- _Selected excerpt_:
-*-

A rough correspondence in the number of sentences on each side for document pairs that are good translations of one another can be identified. Also, a high proportion of aligned sentences can signify good quality as well, for instance. According to other examples, each side's HTML can be examined by the document feature extraction component 106 for explicit indicators that a page was translated by a machine. Moreover, some of the foregoing features reference static rank, which is a numerical score assigned to each page according to its relative importance or prominence on the web for the purpose of search indexing. Hence, pages with a high static rank are likely to be well written. In addition to the raw static rank for each side of the document pair 102, the ratio between the static ranks of the two sides can also be determined by the document feature extraction component 106, as a large differential between the perceived importance of the two sides of the document pair 102 can be an indication that one side is of poor quality.
Further, the document feature extraction component 106 can determine sentence score features. For example, the sentence score features can be derived document level features based on sentence level scores generated by the sentence level classification component 404. Accordingly, the sentence score feature group can enable incorporating the output from the sentence level classification component 404 about the quality of individual sentence pairs into a determination of the quality of the document pair 102 as a whole. The sentence score features can include, for example, the mean and sum of scores assigned to all aligned sentence pairs, with each sentence pair weighted in each of three ways (e.g., uniformly, by token count, by character count), and the count and ratio of sentences in each score range or bucket. In accordance with an example, fourteen sentence score buckets can be utilized. Following this example, the buckets can include: x≦−1.0; x>3.0; and twelve uniformly sized buckets from −1.0 to 3.0.

-*-

- _Problem_:
According to the excerpt on translation quality features, how many sentence score buckets can be utilized? The data that comes next is separate material, apart from the excerpt on translation quality features.

- _Data extract_:
-*-

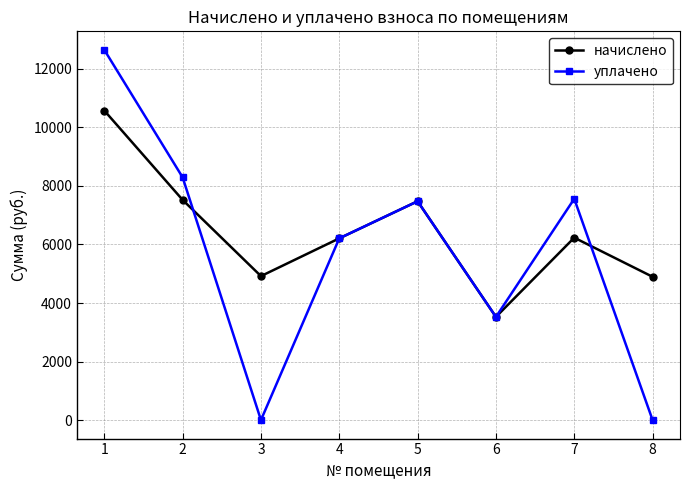

How many interior local valleys does the уплачено series have?

2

-*-

- _Final answer_:
Fourteen sentence score buckets.